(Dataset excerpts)

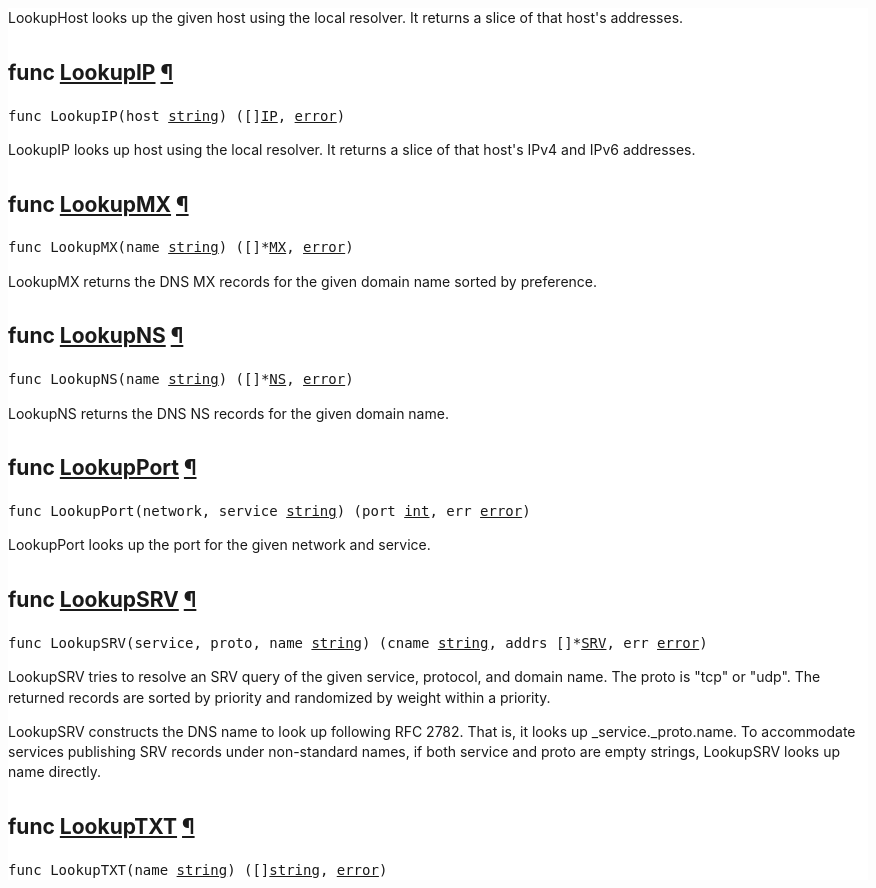LookupHost looks up the given host using the local resolver. It returns a slice
of that host's addresses.

<h2 id="LookupIP">func <a href="//github.com/golang/go/blob/2ea7d3461bb41d0ae12b56ee52d43314bcdb97f9/src/net/lookup.go#L152">LookupIP</a>
    <a href="#LookupIP">¶</a></h2>
<pre>func LookupIP(host <a href="/builtin/#string">string</a>) ([]<a href="#IP">IP</a>, <a href="/builtin/#error">error</a>)</pre>

LookupIP looks up host using the local resolver. It returns a slice of that
host's IPv4 and IPv6 addresses.

<h2 id="LookupMX">func <a href="//github.com/golang/go/blob/2ea7d3461bb41d0ae12b56ee52d43314bcdb97f9/src/net/lookup.go#L325">LookupMX</a>
    <a href="#LookupMX">¶</a></h2>
<pre>func LookupMX(name <a href="/builtin/#string">string</a>) ([]*<a href="#MX">MX</a>, <a href="/builtin/#error">error</a>)</pre>

LookupMX returns the DNS MX records for the given domain name sorted by
preference.

<h2 id="LookupNS">func <a href="//github.com/golang/go/blob/2ea7d3461bb41d0ae12b56ee52d43314bcdb97f9/src/net/lookup.go#L335">LookupNS</a>
    <a href="#LookupNS">¶</a></h2>
<pre>func LookupNS(name <a href="/builtin/#string">string</a>) ([]*<a href="#NS">NS</a>, <a href="/builtin/#error">error</a>)</pre>

LookupNS returns the DNS NS records for the given domain name.

<h2 id="LookupPort">func <a href="//github.com/golang/go/blob/2ea7d3461bb41d0ae12b56ee52d43314bcdb97f9/src/net/lookup.go#L251">LookupPort</a>
    <a href="#LookupPort">¶</a></h2>
<pre>func LookupPort(network, service <a href="/builtin/#string">string</a>) (port <a href="/builtin/#int">int</a>, err <a href="/builtin/#error">error</a>)</pre>

LookupPort looks up the port for the given network and service.

<h2 id="LookupSRV">func <a href="//github.com/golang/go/blob/2ea7d3461bb41d0ae12b56ee52d43314bcdb97f9/src/net/lookup.go#L307">LookupSRV</a>
    <a href="#LookupSRV">¶</a></h2>
<pre>func LookupSRV(service, proto, name <a href="/builtin/#string">string</a>) (cname <a href="/builtin/#string">string</a>, addrs []*<a href="#SRV">SRV</a>, err <a href="/builtin/#error">error</a>)</pre>

LookupSRV tries to resolve an SRV query of the given service, protocol, and
domain name. The proto is "tcp" or "udp". The returned records are sorted by
priority and randomized by weight within a priority.

LookupSRV constructs the DNS name to look up following RFC 2782. That is, it
looks up _service._proto.name. To accommodate services publishing SRV records
under non-standard names, if both service and proto are empty strings, LookupSRV
looks up name directly.

<h2 id="LookupTXT">func <a href="//github.com/golang/go/blob/2ea7d3461bb41d0ae12b56ee52d43314bcdb97f9/src/net/lookup.go#L345">LookupTXT</a>
    <a href="#LookupTXT">¶</a></h2>
<pre>func LookupTXT(name <a href="/builtin/#string">string</a>) ([]<a href="/builtin/#string">string</a>, <a href="/builtin/#error">error</a>)</pre>
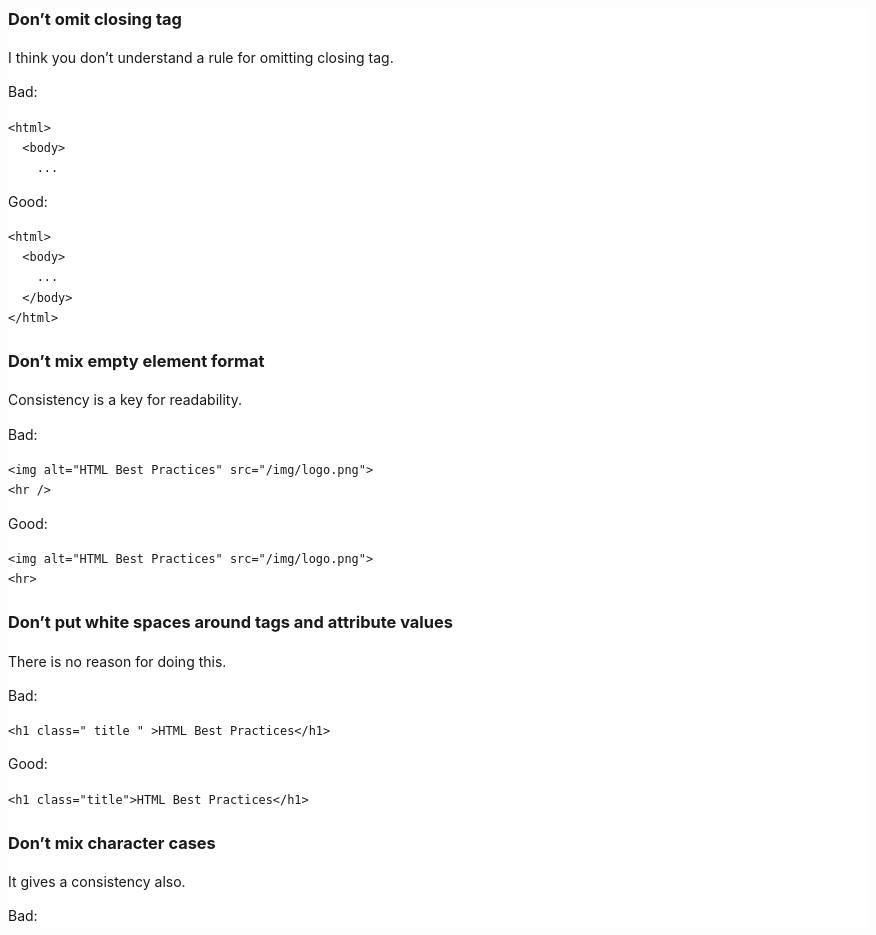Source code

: 
### Don’t omit closing tag<span id="dont-omit-closing-tag"></span>

I think you don’t understand a rule for omitting closing tag.

Bad:

    <html>
      <body>
        ...

Good:

    <html>
      <body>
        ...
      </body>
    </html>


### Don’t mix empty element format<span id="dont-mix-empty-element-format"></span>

Consistency is a key for readability.

Bad:

    <img alt="HTML Best Practices" src="/img/logo.png">
    <hr />

Good:

    <img alt="HTML Best Practices" src="/img/logo.png">
    <hr>


### Don’t put white spaces around tags and attribute values<span id="dont-put-white-spaces-around-tags-and-attribute-values"></span>

There is no reason for doing this.

Bad:

    <h1 class=" title " >HTML Best Practices</h1>

Good:

    <h1 class="title">HTML Best Practices</h1>


### Don’t mix character cases<span id="dont-mix-character-cases"></span>

It gives a consistency also.

Bad:
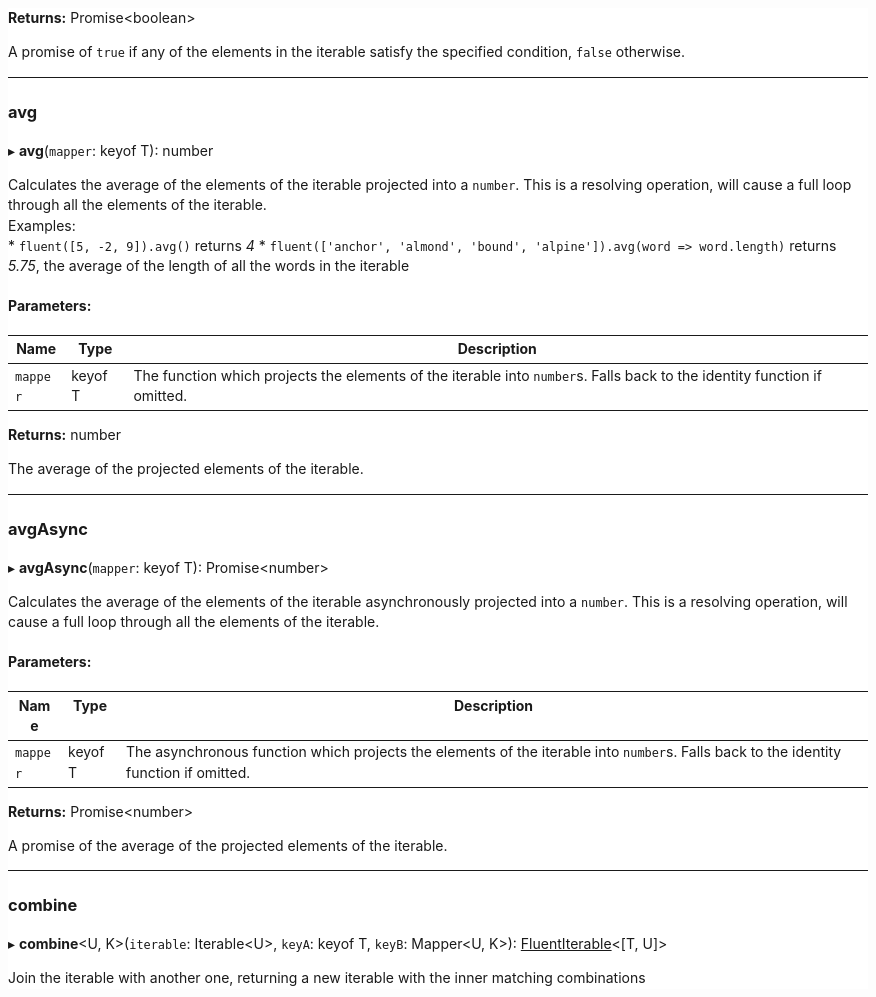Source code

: **Returns:** Promise\<boolean>

A promise of `true` if any of the elements in the iterable satisfy the specified condition, `false` otherwise.

___

### avg

▸ **avg**(`mapper`: keyof T): number

Calculates the average of the elements of the iterable projected into a `number`. This is a resolving operation, will cause a full loop through all the elements of the iterable.<br>
  Examples:<br>
    * `fluent([5, -2, 9]).avg()` returns *4*
    * `fluent(['anchor', 'almond', 'bound', 'alpine']).avg(word => word.length)` returns *5.75*, the average of the length of all the words in the iterable

#### Parameters:

Name | Type | Description |
------ | ------ | ------ |
`mapper` | keyof T | The function which projects the elements of the iterable into `number`s. Falls back to the identity function if omitted. |

**Returns:** number

The average of the projected elements of the iterable.

___

### avgAsync

▸ **avgAsync**(`mapper`: keyof T): Promise\<number>

Calculates the average of the elements of the iterable asynchronously projected into a `number`. This is a resolving operation, will cause a full loop through all the elements of the iterable.

#### Parameters:

Name | Type | Description |
------ | ------ | ------ |
`mapper` | keyof T | The asynchronous function which projects the elements of the iterable into `number`s. Falls back to the identity function if omitted. |

**Returns:** Promise\<number>

A promise of the average of the projected elements of the iterable.

___

### combine

▸ **combine**\<U, K>(`iterable`: Iterable\<U>, `keyA`: keyof T, `keyB`: Mapper\<U, K>): [FluentIterable](_types_.fluentiterable.md)\<[T, U]>

Join the iterable with another one, returning a new iterable with the inner matching combinations
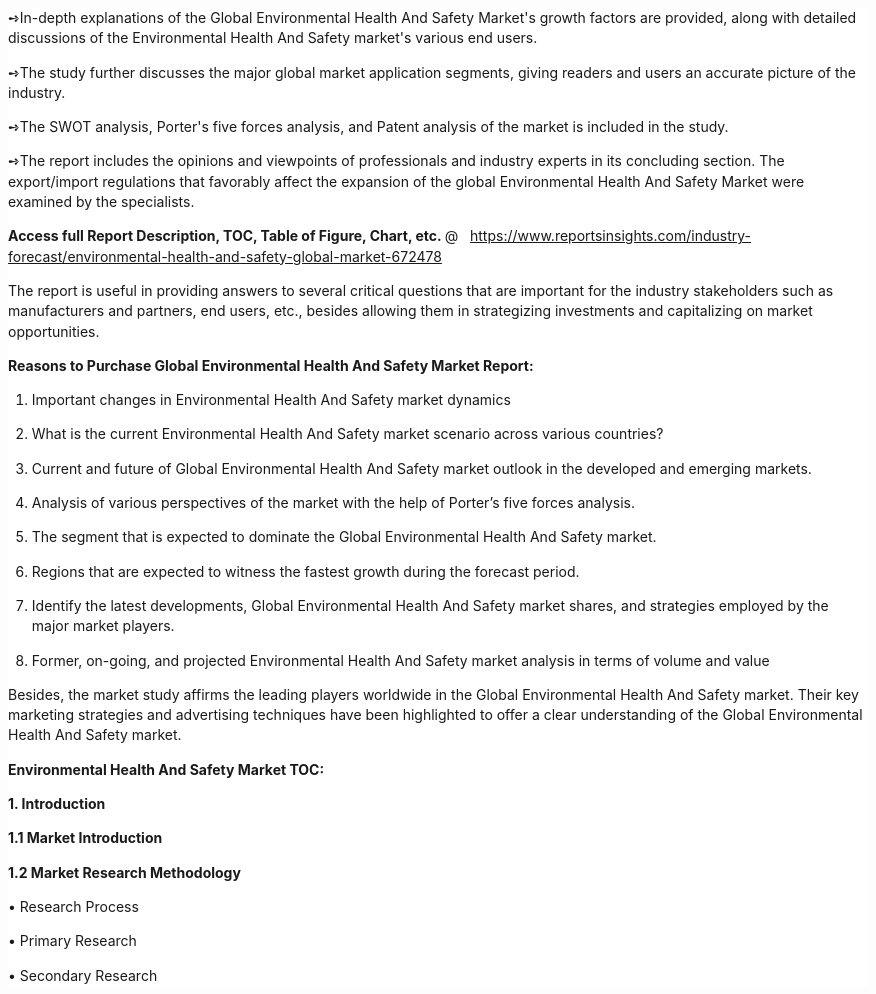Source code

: ➺In-depth explanations of the Global Environmental Health And Safety Market's growth factors are provided, along with detailed discussions of the Environmental Health And Safety market's various end users.

➺The study further discusses the major global market application segments, giving readers and users an accurate picture of the industry.

➺The SWOT analysis, Porter's five forces analysis, and Patent analysis of the market is included in the study.

➺The report includes the opinions and viewpoints of professionals and industry experts in its concluding section. The export/import regulations that favorably affect the expansion of the global Environmental Health And Safety Market were examined by the specialists.

<strong>Access full Report Description, TOC, Table of Figure, Chart, etc. </strong>@   <a href=https://www.reportsinsights.com/industry-forecast/environmental-health-and-safety-global-market-672478>https://www.reportsinsights.com/industry-forecast/environmental-health-and-safety-global-market-672478</a>

The report is useful in providing answers to several critical questions that are important for the industry stakeholders such as manufacturers and partners, end users, etc., besides allowing them in strategizing investments and capitalizing on market opportunities.

<strong>Reasons to Purchase Global Environmental Health And Safety Market Report:</strong>

1. Important changes in Environmental Health And Safety market dynamics

2. What is the current Environmental Health And Safety market scenario across various countries?

3. Current and future of Global Environmental Health And Safety market outlook in the developed and emerging markets.

4. Analysis of various perspectives of the market with the help of Porter’s five forces analysis.

5. The segment that is expected to dominate the Global Environmental Health And Safety market.

6. Regions that are expected to witness the fastest growth during the forecast period.

7. Identify the latest developments, Global Environmental Health And Safety market shares, and strategies employed by the major market players.

8. Former, on-going, and projected Environmental Health And Safety market analysis in terms of volume and value

Besides, the market study affirms the leading players worldwide in the Global Environmental Health And Safety market. Their key marketing strategies and advertising techniques have been highlighted to offer a clear understanding of the Global Environmental Health And Safety market.

<strong>Environmental Health And Safety Market TOC:</strong>

<strong>1. Introduction</strong>

<strong>1.1 Market Introduction</strong>

<strong>1.2 Market Research Methodology</strong>

• Research Process

• Primary Research

• Secondary Research
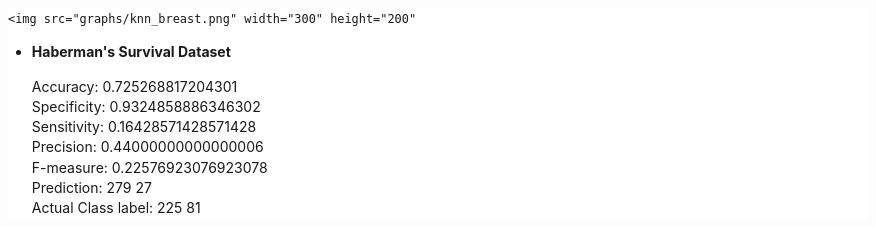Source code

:     <img src="graphs/knn_breast.png" width="300" height="200"
  </p>

- **Haberman's Survival Dataset**

  Accuracy:  0.725268817204301 <br>
  Specificity:  0.9324858886346302 <br>
  Sensitivity:  0.16428571428571428 <br>
  Precision:  0.44000000000000006 <br>
  F-measure:  0.22576923076923078 <br>
  Prediction:  279   27 <br>
  Actual Class label:  225   81 <br>

  <p align="center">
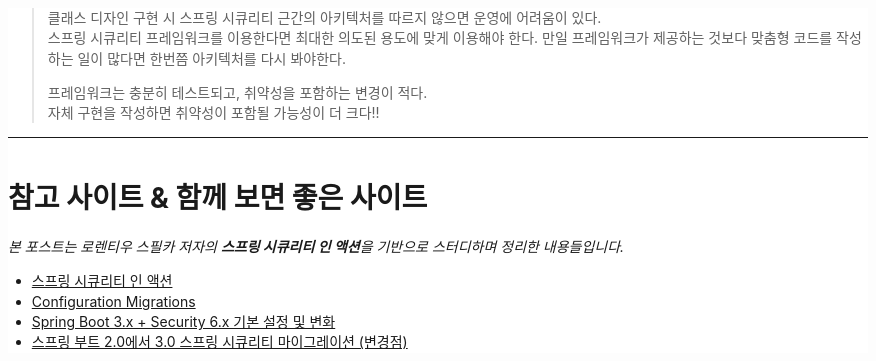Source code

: > 클래스 디자인 구현 시 스프링 시큐리티 근간의 아키텍처를 따르지 않으면 운영에 어려움이 있다.  
> 스프링 시큐리티 프레임워크를 이용한다면 최대한 의도된 용도에 맞게 이용해야 한다. 만일 프레임워크가 제공하는 것보다 맞춤형 코드를 작성하는 일이 많다면 한번쯤 아키텍처를 다시 봐야한다.  
> 
> 프레임워크는 충분히 테스트되고, 취약성을 포함하는 변경이 적다.  
> 자체 구현을 작성하면 취약성이 포함될 가능성이 더 크다!!

---

# 참고 사이트 & 함께 보면 좋은 사이트

*본 포스트는 로렌티우 스필카 저자의 **스프링 시큐리티 인 액션**을 기반으로 스터디하며 정리한 내용들입니다.*

* [스프링 시큐리티 인 액션](https://www.jetbrains.com/help/idea/markdown.html#floating-toolbar)
* [Configuration Migrations](https://docs.spring.io/spring-security/reference/5.8/migration/servlet/config.html)
* [Spring Boot 3.x + Security 6.x 기본 설정 및 변화](https://velog.io/@kide77/Spring-Boot-3.x-Security-%EA%B8%B0%EB%B3%B8-%EC%84%A4%EC%A0%95-%EB%B0%8F-%EB%B3%80%ED%99%94)
* [스프링 부트 2.0에서 3.0 스프링 시큐리티 마이그레이션 (변경점)](https://nahwasa.com/entry/%EC%8A%A4%ED%94%84%EB%A7%81-%EB%B6%80%ED%8A%B8-20%EC%97%90%EC%84%9C-30-%EC%8A%A4%ED%94%84%EB%A7%81-%EC%8B%9C%ED%81%90%EB%A6%AC%ED%8B%B0-%EB%A7%88%EC%9D%B4%EA%B7%B8%EB%A0%88%EC%9D%B4%EC%85%98-%EB%B3%80%EA%B2%BD%EC%A0%90)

# WHAT NEEDS TO BE DONE:
Each line from the one that includes "가능성이 더 크다!!" down to the close of the records above is to be given again exactly, and no other line is to appear.

# ANSWER TO THE EXERCISE:
> 자체 구현을 작성하면 취약성이 포함될 가능성이 더 크다!!

---

# 참고 사이트 & 함께 보면 좋은 사이트

*본 포스트는 로렌티우 스필카 저자의 **스프링 시큐리티 인 액션**을 기반으로 스터디하며 정리한 내용들입니다.*

* [스프링 시큐리티 인 액션](https://www.jetbrains.com/help/idea/markdown.html#floating-toolbar)
* [Configuration Migrations](https://docs.spring.io/spring-security/reference/5.8/migration/servlet/config.html)
* [Spring Boot 3.x + Security 6.x 기본 설정 및 변화](https://velog.io/@kide77/Spring-Boot-3.x-Security-%EA%B8%B0%EB%B3%B8-%EC%84%A4%EC%A0%95-%EB%B0%8F-%EB%B3%80%ED%99%94)
* [스프링 부트 2.0에서 3.0 스프링 시큐리티 마이그레이션 (변경점)](https://nahwasa.com/entry/%EC%8A%A4%ED%94%84%EB%A7%81-%EB%B6%80%ED%8A%B8-20%EC%97%90%EC%84%9C-30-%EC%8A%A4%ED%94%84%EB%A7%81-%EC%8B%9C%ED%81%90%EB%A6%AC%ED%8B%B0-%EB%A7%88%EC%9D%B4%EA%B7%B8%EB%A0%88%EC%9D%B4%EC%85%98-%EB%B3%80%EA%B2%BD%EC%A0%90)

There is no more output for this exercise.